LAFIN GELİŞİ

“Görüşürüz” kelimesini ele alalım…

Uzak mesafe arkadaşınız vardır sohbet bitiminde “görüşürüz” dersiniz görüşemeyeceğinizi bildiğiniz halde sonra bu “görüşürüz” sözcüğüne lafın gelişi dersiniz. Peki ya bu lafın gelişinin nerden geldiğini bilir misini?

Kim bilir geldiği yol samimi akrabalıkların, misafirliklerin olduğu bir dönemden gelmiştir. Yada herkese hâl hatır soran her gördüğü kişiyle sıkı bir bağ oluşturup bu bağı koparmamayı amaçlayan atalarımızdan türemiştir. Peki ya  peygamber efendimizin,  aralarını sıkılaştırdığı iki kardeş kavimden (Ensar ve Muhacir) gelmiş olamaz mı? Tekrardan bozuşmamak için söylemiş olabilirler birbirlerine “görüşürüz “Diye veya aksine kardeş olmadıkları zamanda karşılaşmalarda “görüşürüz” demiş olabilirler en sert biçimde. Bunları oturup nerden geldiğini düşünmeden kullanmaya mı yelteniyorsunuz? Birde bilmediğin lafı ağzına alma diyen bir toplumun içinde…

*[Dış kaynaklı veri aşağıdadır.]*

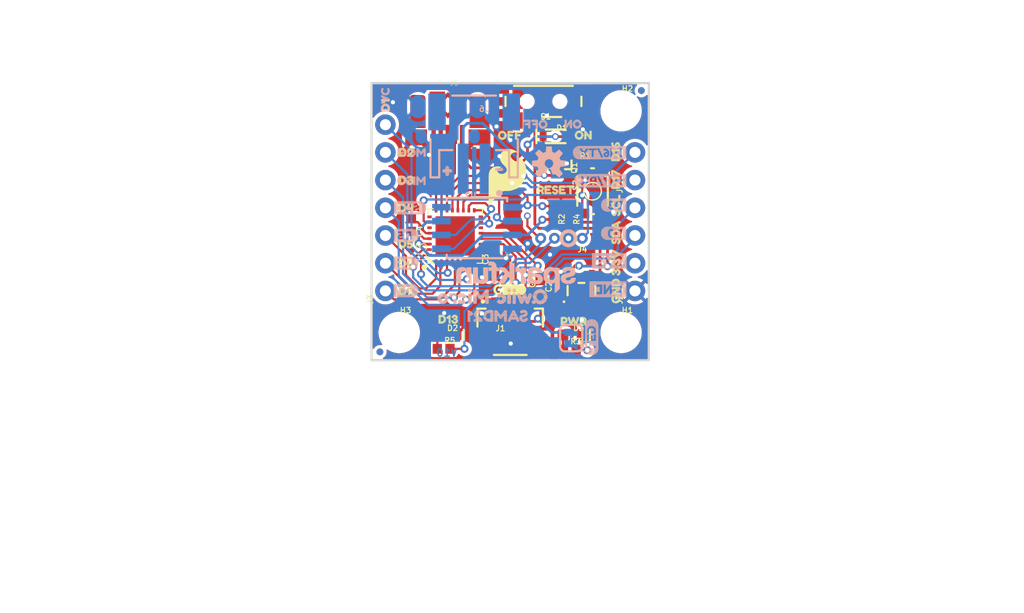
<source format=kicad_pcb>
(kicad_pcb (version 20221018) (generator pcbnew)

  (general
    (thickness 1.6)
  )

  (paper "A4")
  (layers
    (0 "F.Cu" signal)
    (1 "In1.Cu" signal)
    (2 "In2.Cu" signal)
    (31 "B.Cu" signal)
    (32 "B.Adhes" user "B.Adhesive")
    (33 "F.Adhes" user "F.Adhesive")
    (34 "B.Paste" user)
    (35 "F.Paste" user)
    (36 "B.SilkS" user "B.Silkscreen")
    (37 "F.SilkS" user "F.Silkscreen")
    (38 "B.Mask" user)
    (39 "F.Mask" user)
    (40 "Dwgs.User" user "User.Drawings")
    (41 "Cmts.User" user "User.Comments")
    (42 "Eco1.User" user "User.Eco1")
    (43 "Eco2.User" user "User.Eco2")
    (44 "Edge.Cuts" user)
    (45 "Margin" user)
    (46 "B.CrtYd" user "B.Courtyard")
    (47 "F.CrtYd" user "F.Courtyard")
    (48 "B.Fab" user)
    (49 "F.Fab" user)
    (50 "User.1" user)
    (51 "User.2" user)
    (52 "User.3" user)
    (53 "User.4" user)
    (54 "User.5" user)
    (55 "User.6" user)
    (56 "User.7" user)
    (57 "User.8" user)
    (58 "User.9" user)
  )

  (setup
    (pad_to_mask_clearance 0)
    (pcbplotparams
      (layerselection 0x00010fc_ffffffff)
      (plot_on_all_layers_selection 0x0000000_00000000)
      (disableapertmacros false)
      (usegerberextensions false)
      (usegerberattributes true)
      (usegerberadvancedattributes true)
      (creategerberjobfile true)
      (dashed_line_dash_ratio 12.000000)
      (dashed_line_gap_ratio 3.000000)
      (svgprecision 4)
      (plotframeref false)
      (viasonmask false)
      (mode 1)
      (useauxorigin false)
      (hpglpennumber 1)
      (hpglpenspeed 20)
      (hpglpendiameter 15.000000)
      (dxfpolygonmode true)
      (dxfimperialunits true)
      (dxfusepcbnewfont true)
      (psnegative false)
      (psa4output false)
      (plotreference true)
      (plotvalue true)
      (plotinvisibletext false)
      (sketchpadsonfab false)
      (subtractmaskfromsilk false)
      (outputformat 1)
      (mirror false)
      (drillshape 1)
      (scaleselection 1)
      (outputdirectory "")
    )
  )

  (net 0 "")
  (net 1 "GND")
  (net 2 "DAC")
  (net 3 "~{RESET}")
  (net 4 "SWDIO")
  (net 5 "SWCLK")
  (net 6 "D+")
  (net 7 "D-")
  (net 8 "SCL")
  (net 9 "SDA")
  (net 10 "RX")
  (net 11 "TX")
  (net 12 "D7")
  (net 13 "3.3V")
  (net 14 "MOSI")
  (net 15 "MISO")
  (net 16 "SCK")
  (net 17 "FLASH_MOSI")
  (net 18 "FLASH_SCK")
  (net 19 "FLASH_MISO")
  (net 20 "VIN")
  (net 21 "D5")
  (net 22 "FLASH_CS")
  (net 23 "VDDCORE")
  (net 24 "D13")
  (net 25 "VIN1")
  (net 26 "V_BATT")
  (net 27 "V_USB")
  (net 28 "N$1")
  (net 29 "N$2")
  (net 30 "N$4")
  (net 31 "D6")

  (footprint "working:1X07_NO_SILK" (layer "F.Cu") (at 137.0711 111.3536 90))

  (footprint "working:D41" (layer "F.Cu") (at 137.5791 103.7336))

  (footprint "working:D52" (layer "F.Cu") (at 137.5918 107.0356))

  (footprint "working:1X02_NO_SILK" (layer "F.Cu") (at 159.9311 101.1936 90))

  (footprint "working:JST04_1MM_RA" (layer "F.Cu") (at 148.5011 112.6236))

  (footprint "working:ON12" (layer "F.Cu") (at 153.7208 97.0661))

  (footprint "working:0603" (layer "F.Cu") (at 147.0025 109.0168 90))

  (footprint "working:SOT23-3" (layer "F.Cu") (at 152.7175 99.4918 180))

  (footprint "working:PWR16" (layer "F.Cu") (at 152.4381 114.1349))

  (footprint "working:LED-0603" (layer "F.Cu") (at 142.6591 115.3922))

  (footprint "working:SFE_LOGO_FLAME_.2" (layer "F.Cu") (at 148.2471 100.9396))

  (footprint "working:CREATIVE_COMMONS" (layer "F.Cu") (at 122.0851 137.7696))

  (footprint "working:0402" (layer "F.Cu") (at 155.9306 98.2091 180))

  (footprint "working:D33" (layer "F.Cu") (at 137.5791 101.1936))

  (footprint "working:STAND-OFF" (layer "F.Cu") (at 138.3411 115.1636))

  (footprint "working:TP_15TH" (layer "F.Cu") (at 150.0759 104.4702))

  (footprint "working:D177" (layer "F.Cu") (at 158.1531 102.7176 90))

  (footprint "working:D166" (layer "F.Cu") (at 158.1531 100.1776 90))

  (footprint "working:LED-0603" (layer "F.Cu") (at 154.2161 115.3922))

  (footprint "working:SOD-323" (layer "F.Cu") (at 152.6667 97.1804))

  (footprint "working:1X04_NO_SILK" (layer "F.Cu")
    (tstamp 654f2175-9b2e-4792-9106-0e856f83f44c)
    (at 159.9311 111.3536 90)
    (descr "<h3>Plated Through Hole - 4 Pin No Silk Outline</h3>\n<p>Specifications:\n<ul><li>Pin count:4</li>\n<li>Pin pitch:0.1\"</li>\n</ul></p>\n<p>Example device(s):\n<ul><li>CONN_04</li>\n</ul></p>")
    (fp_text reference "J2" (at -1.27 -1.397 90) (layer "F.SilkS")
        (effects (font (size 0.512064 0.512064) (thickness 0.097536)) (justify left))
      (tstamp 335f2a35-7cc4-4bc3-8d36-b1a6052d3c41)
    )
    (fp_text value "" (at -1.27 2.032 90) (layer "F.Fab")
        (effects (font (size 0.512064 0.512064) (thickness 0.097536)) (justify left))
      (tstamp c26d979b-7728-4b87-84b2-6ea8f6a64978)
    )
    (fp_poly
      (pts
        (xy -0.254 0.254)
        (xy 0.254 0.254)
        (xy 0.254 -0.254)
        (xy -0.254 -0.254)
      )

      (stroke (width 0) (type default)) (fill solid) (layer "F.Fab") (tstamp 1511d370-cc15-45bd-9e04-04f4e4c7deb6))
    (fp_poly
      (pts
        (xy 2.286 0.254)
        (xy 2.794 0.254)
        (xy 2.794 -0.254)
        (xy 2.286 -0.254)
      )

      (stroke (width 0) (type default)) (fill solid) (layer "F.Fab") (tstamp 59c08999-b99c-402c-860e-79dc8939d657))
    (fp_poly
      (pts
        (xy 4.826 0.254)
        (xy 5.334 0.254)
        (xy 5.334 -0.254)
        (xy 4.826 -0.254)
      )

      (stroke (width 0) (type default)) (fill solid) (layer "F.Fab") (tstamp 6a2e779a-002d-4d7f-814d-34d53d129ed7))
    (fp_poly
      (pts
        (xy 7.366 0.254)
        (xy 7.874 0.254)
        (xy 7.874 -0.254)
        (xy 7.366 -0.254)
      )

      (stroke (width 0) (type default)) (fill solid) (layer "F.Fab") (tstamp 13b1bc1b-dffd-4be6-921e-b962ba4b6a3f))
    (pad "1" thru_hole circle (at 0 0 180) (size 1.8796 1.8796) (drill 1.016) (layers "*.Cu" "*.Mask")
      (net 1 "GND") (solder_mask_margin 0.1016) (tstamp b03c9e3f-41d8-4862-bb23-4e4f1aa03fa3))
    (pad "2" thru_hole circle (at 2.54 0 180) (size 1.8796 1.8796) (drill 1.016) (layers "*.Cu" "*.Mask")
      (net 13 "3.3V") (solder_mask_margin 0.1016) (tstamp 9ad7696d-f362-4f6b-86fb-4fdeed60308b))
    (pad "3" thru_hole circle (at 5.08 0 180) (size 1.8796 1.8796) (drill 1.016) (layers "*.Cu" "*.Mask")
      (net 9 "SDA") (solder_mask_margin 0.1016) (tstamp 7044c0fb-248d-48ff-a467-675c251f22e9))
    (pad "4" thru_hole circle (at 7.62 0 180) (size 1.8796 1.8796) (drill 1.016) (layers "*.
... [1302978 chars truncated]
</source>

Belki de toplumun bu yargılar yapısı, her şeyi bildiğini sandığı cahil yapısındandır. Cahilliğin içinde geleceğini geçmişe bakarak  aydınlatabilecek aydın beyinler istemeyişindendir. Karanlığa o kadar alışmıştır ki aydınlığın loşluğundan korkuyorlardır. Zaten toplumumuz insanı da yapı gereği rahatlığa dünden alışmış, kulaktan doğma bilgilere itimat etmektedir. İşte bu yüzden, ” Su uyur düşman uyumaz”, Saatler olsun” ” Güzele bakmak sevaptır” gibi evrilmiş özünden koparılmış ağızlarında yer bulmuş eksik yada yanlış atasözleri kullanılmaktadır. Kültürlerini her geçen gün paraya dönüştürüp fakir kesimin cahil kalmasın sağlanılmaktadır.  Böylelikle nice yarınları cahil beyinlere bırakmışlardır.